▶ _Problem requirements_
No pictures in the copy. Write out the listing below exactly.

▶ _Data_
☆ ☆ ☆

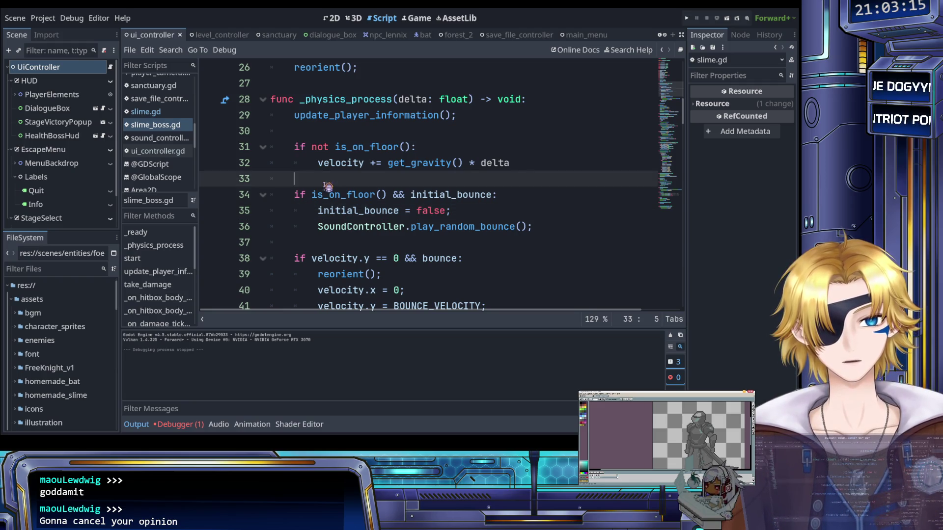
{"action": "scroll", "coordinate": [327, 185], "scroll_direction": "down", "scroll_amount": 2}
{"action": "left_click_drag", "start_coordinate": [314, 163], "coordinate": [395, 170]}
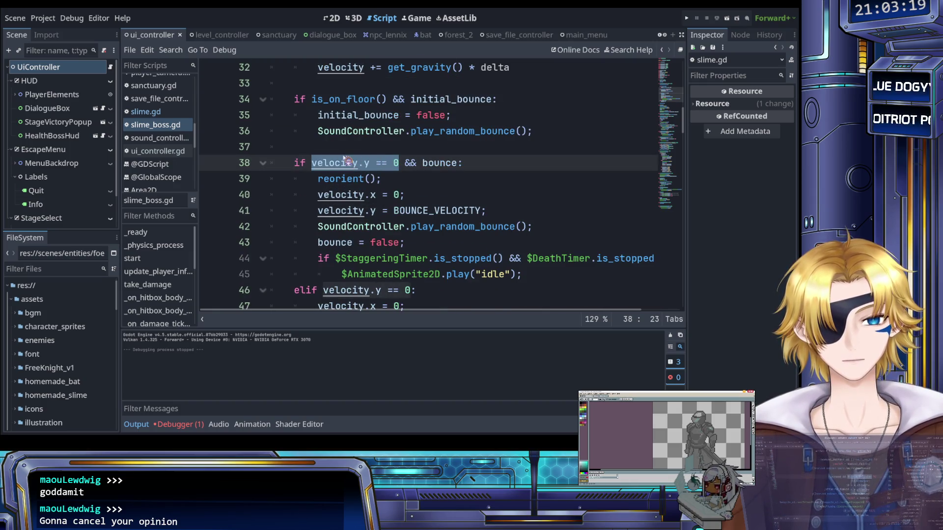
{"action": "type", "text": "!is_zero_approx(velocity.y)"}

☆ ☆ ☆

▶ _Written solution_
{"action": "scroll", "coordinate": [327, 185], "scroll_direction": "down", "scroll_amount": 2}
{"action": "left_click_drag", "start_coordinate": [314, 163], "coordinate": [395, 170]}
{"action": "type", "text": "!is_zero_approx(velocity.y)"}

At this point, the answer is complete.